196. Also at the time of the Rapporteur’s visit, sources indicated that a special commission on prolonged pretrial detention had been launched at the initiative of the Ministry of Justice and with participation and technical support of MINUSTAH and other actors. The mandate of the special commission is to reduce the number of persons in prolonged pretrial detention, by reviewing the files of detainees and dispensing with cases, especially minor or flagrant cases (unfounded or the period of detention has surpassed the supposed sentence for the crime charged) in Haiti’s largest prison, the National Penitentiary, and subsequently replicating these efforts in other prisons. The Commission hopes that the review process incorporates the necessary due process guarantees for detainees and works swiftly to alleviate the problem of prolonged pretrial detention and the overcapacity problem in the prisons. Finally, the Commission recognizes the value of adopting urgent measures such as the creation of the special commission on prolonged pretrial detention, while at the same time encouraging the government, with the support of the international community, to investigate the structural weaknesses and related factors contributing to the problem of prolonged pretrial detention and to adopt relevant long-term measures in order to prevent this problem from becoming systematic and widespread.

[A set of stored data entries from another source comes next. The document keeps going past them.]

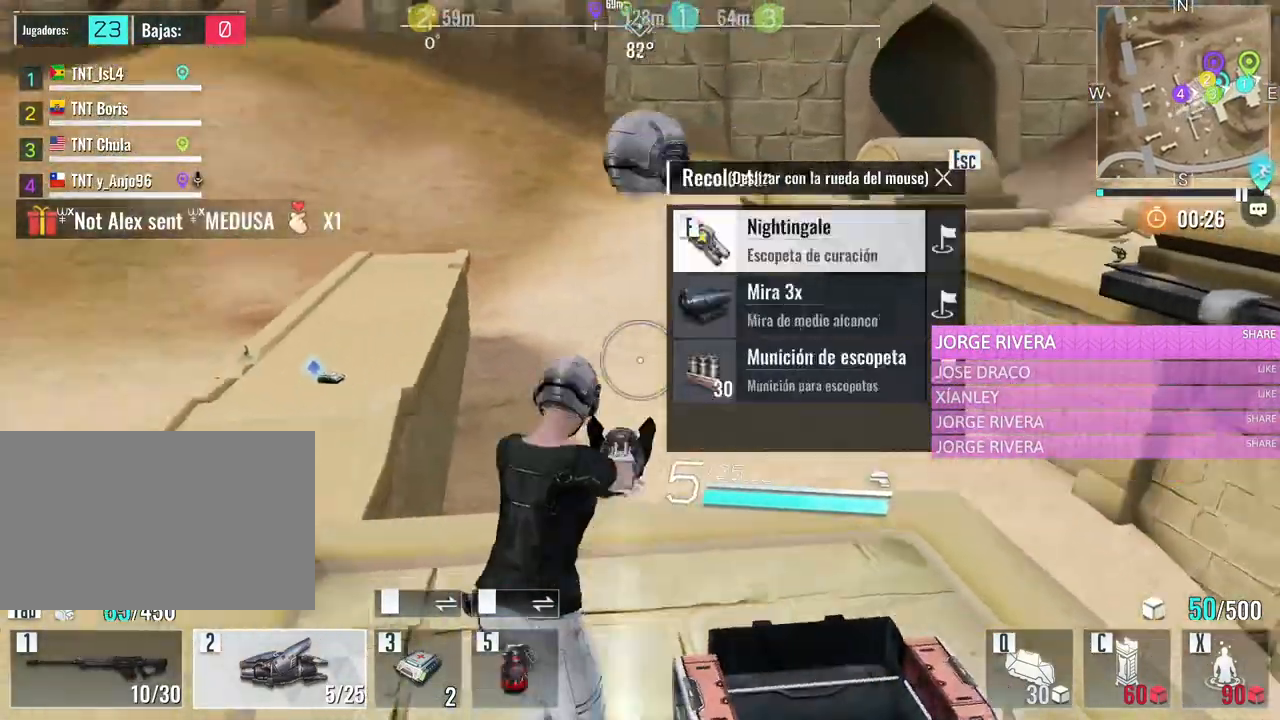
{"keys": [], "mouse": [], "events": []}
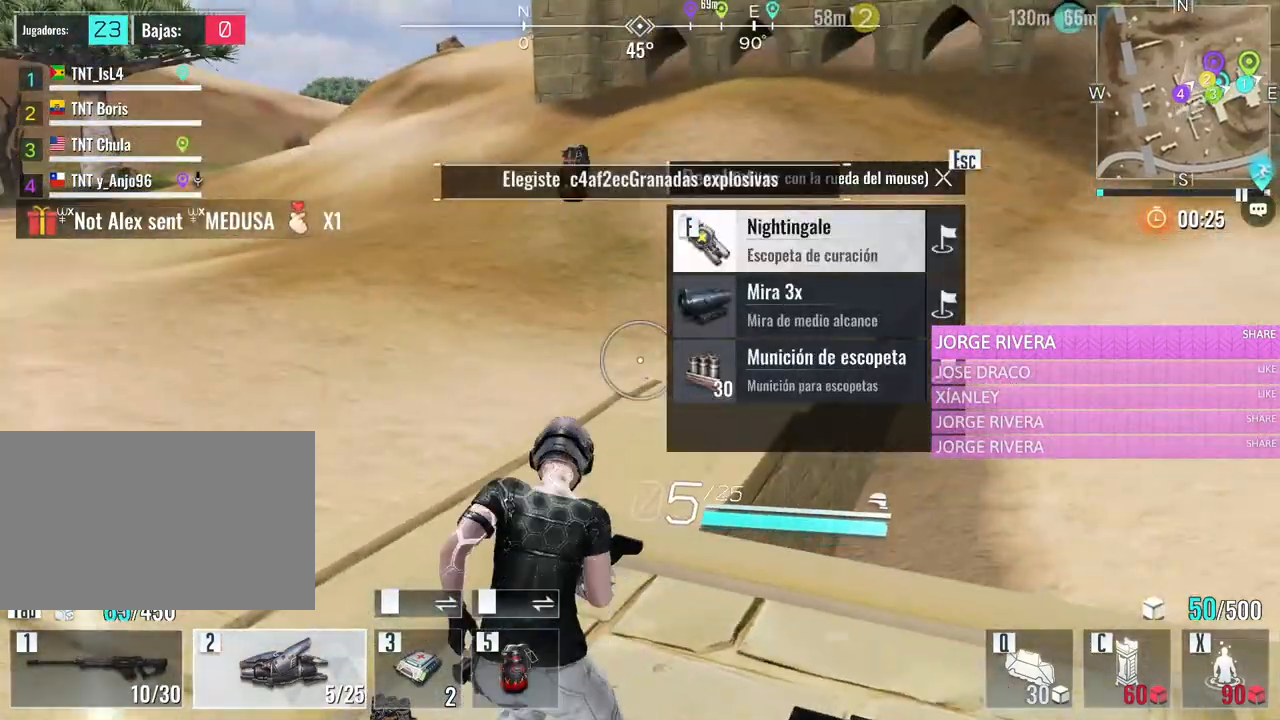
{"keys": ["s"], "mouse": [], "events": [[33, "f", "down"], [183, "f", "up"], [317, "s", "down"]]}
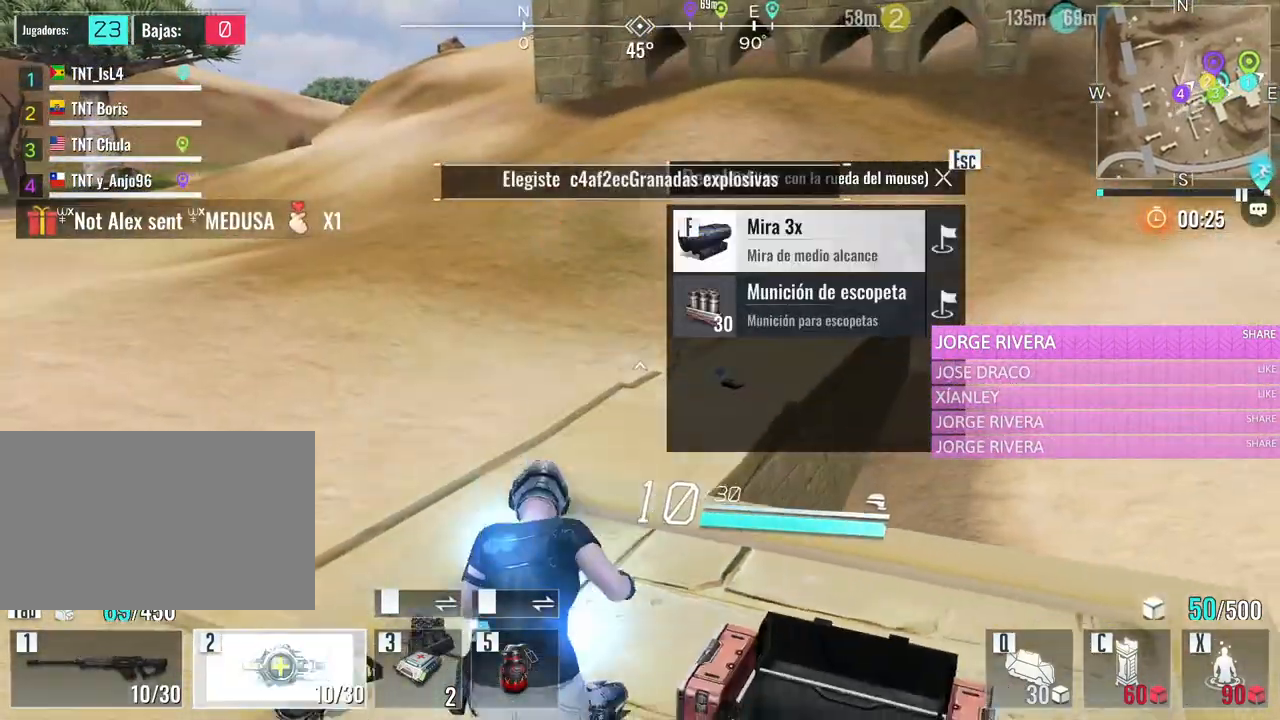
{"keys": [], "mouse": [], "events": [[50, "s", "up"], [333, "f", "down"], [467, "f", "up"]]}
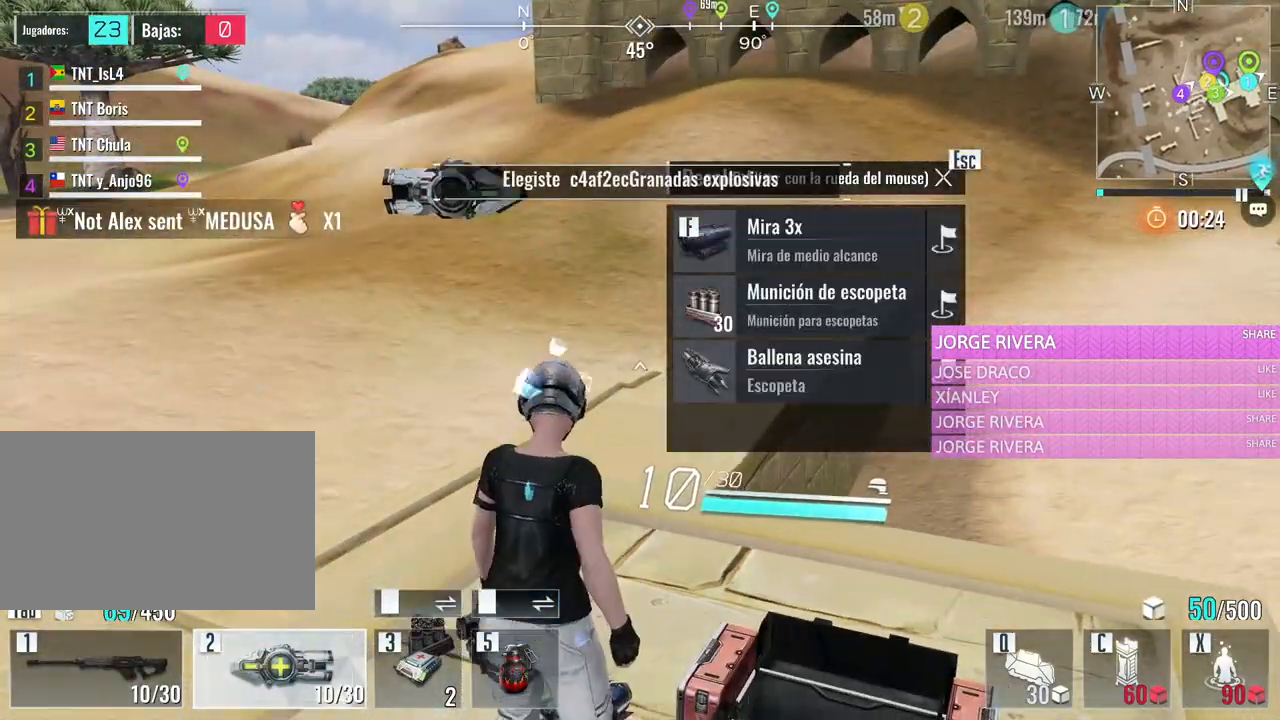
{"keys": [], "mouse": [], "events": [[17, "w", "down"], [217, "e", "down"], [350, "e", "up"], [400, "w", "up"]]}
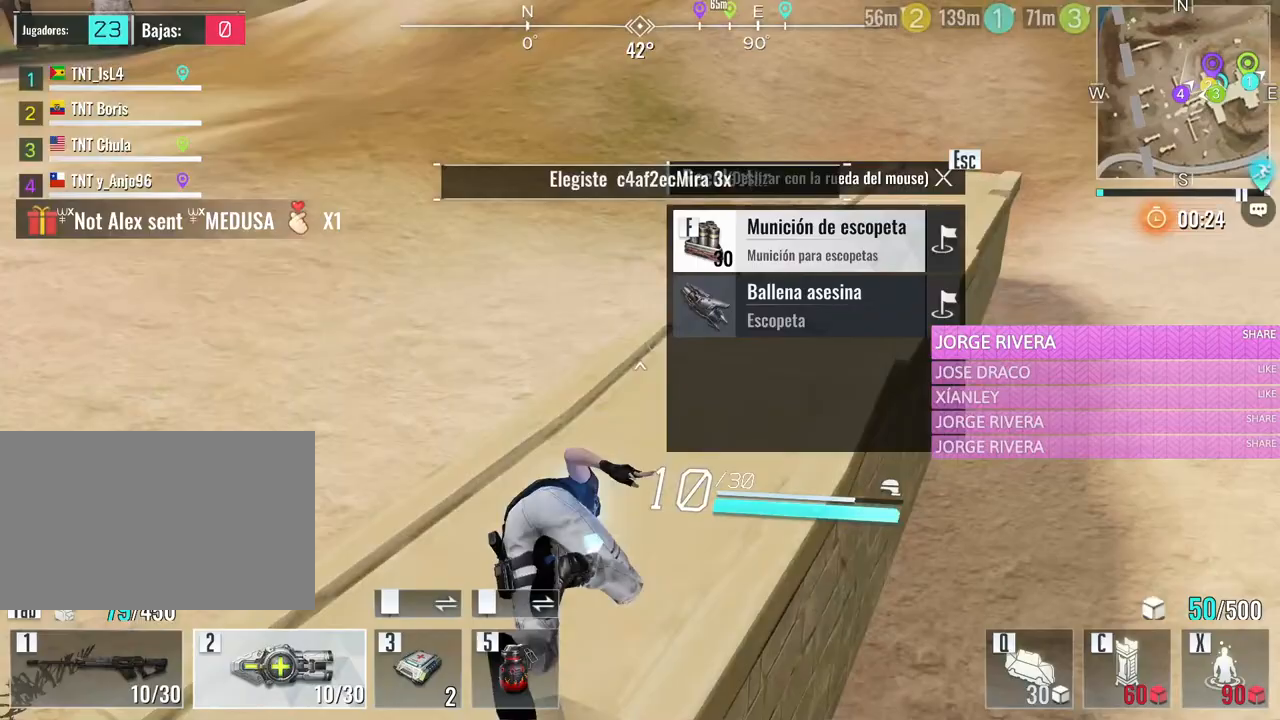
{"keys": ["w"], "mouse": [], "events": [[33, "w", "down"], [233, "d", "down"], [417, "d", "up"]]}
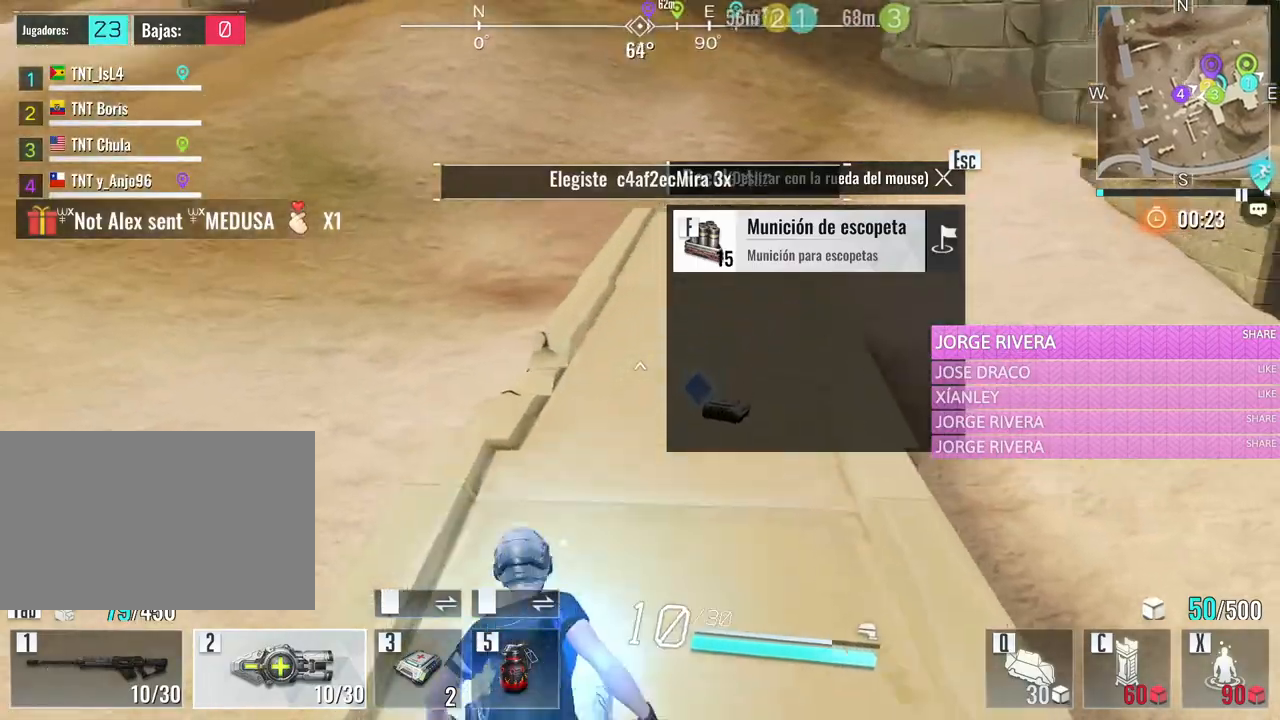
{"keys": ["a", "w"], "mouse": [], "events": [[233, "a", "down"]]}
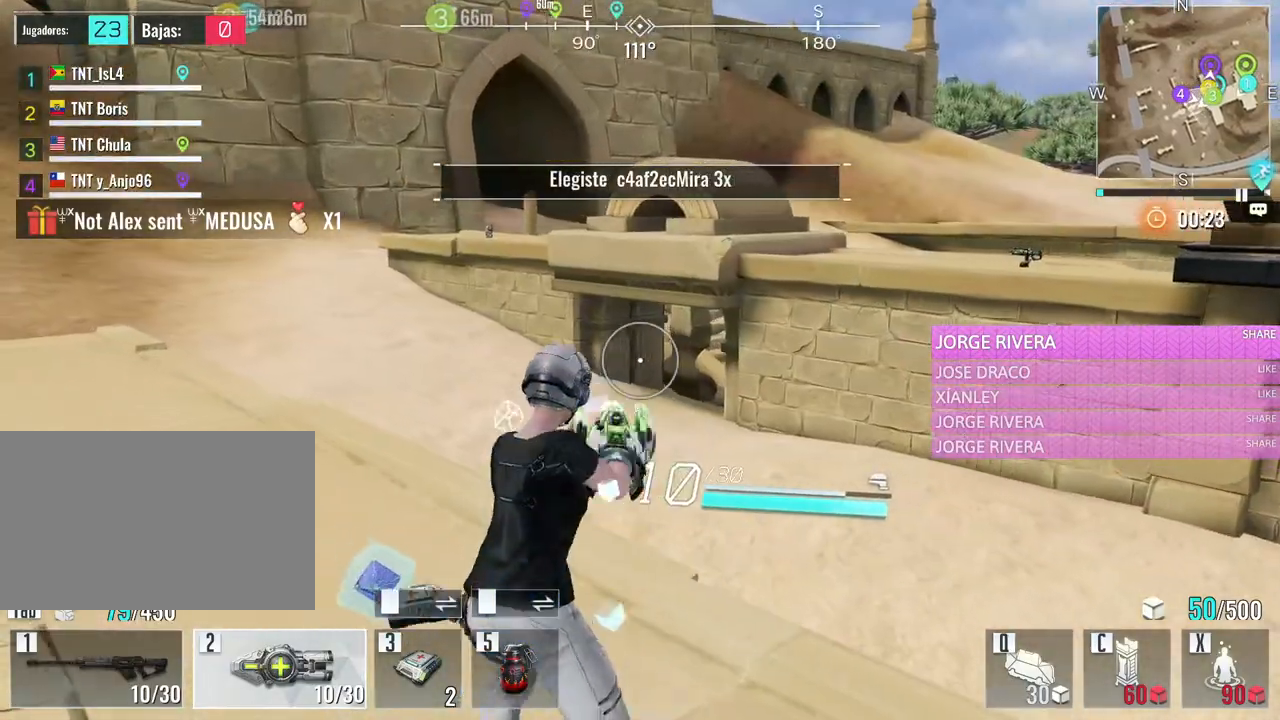
{"keys": ["f", "w"], "mouse": [], "events": [[17, "f", "down"], [167, "f", "up"], [250, "f", "down"], [350, "a", "up"], [400, "f", "up"], [450, "f", "down"]]}
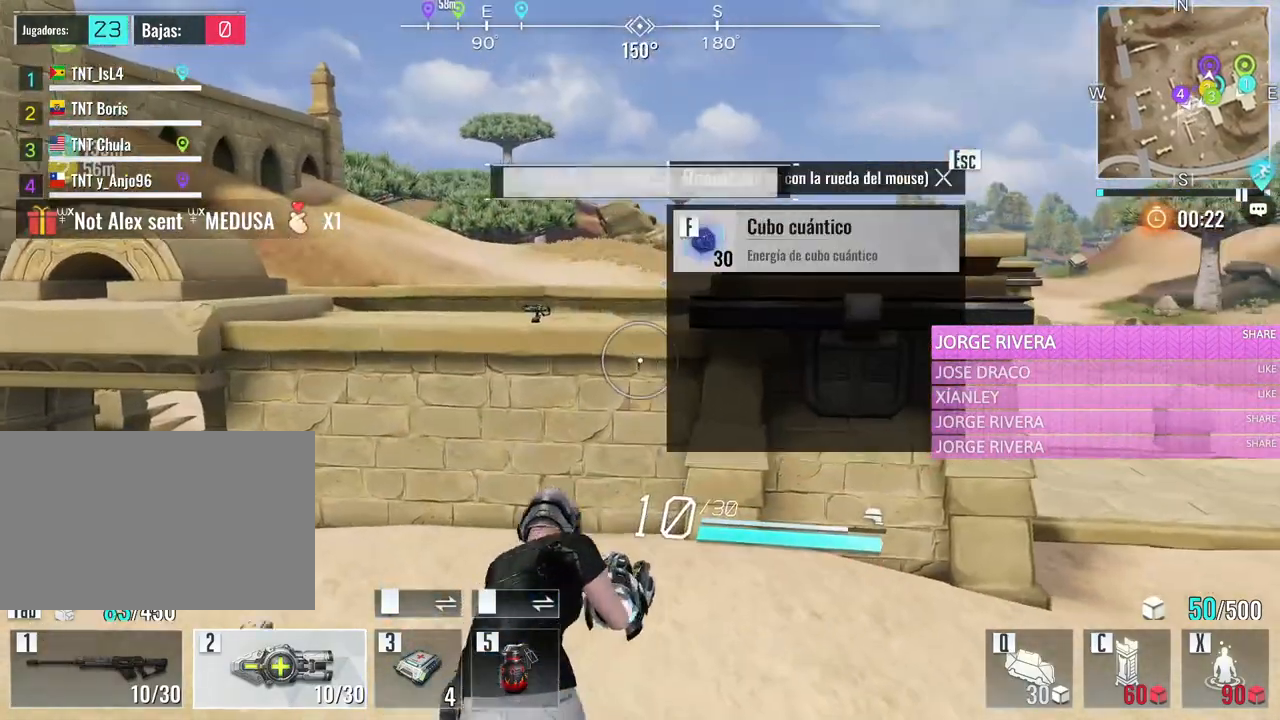
{"keys": ["space", "w"], "mouse": [], "events": [[83, "f", "up"], [183, "f", "down"], [317, "f", "up"], [367, "space", "down"]]}
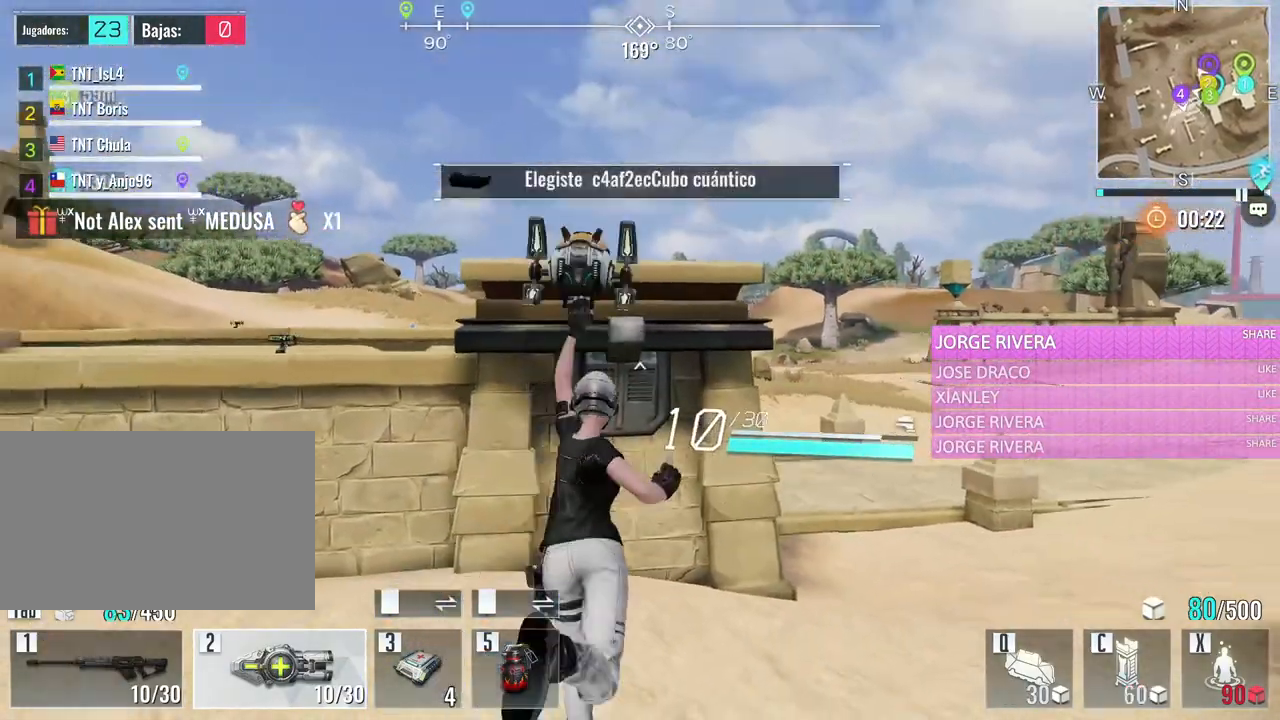
{"keys": ["w"], "mouse": [], "events": [[17, "space", "up"], [50, "space", "down"], [200, "space", "up"]]}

197. In this connection, the Rapporteur raised concerns with respect to the large numbers of persons in detention awaiting trial, the majority of these without access to a legal representative, or knowledge of their juridical status on the charges made against them, thereby rendering access to judicial guarantees and judicial protection impossible. In this regard, the Commission is encouraged by the creation of a special commission established by the State in 2007 to study and reduce the situation of prolonged pretrial detention. Despite its establishment, the commission has encountered difficulties in accomplishing its objectives. For this reason, the Commission wishes to underscore the need to reinforce measures with respect to the judicial supervision of persons held in pretrial detention for prolonged periods, and the review of the juridical situation of persons deprived of liberty, guaranteeing the right to legal defense and judicial guarantees. In this context, the Commission was informed by the State of efforts by the Public Prosecutor at the Civil Court of Port-au-Prince to release over 100 persons held in prolonged pretrial detention during the year.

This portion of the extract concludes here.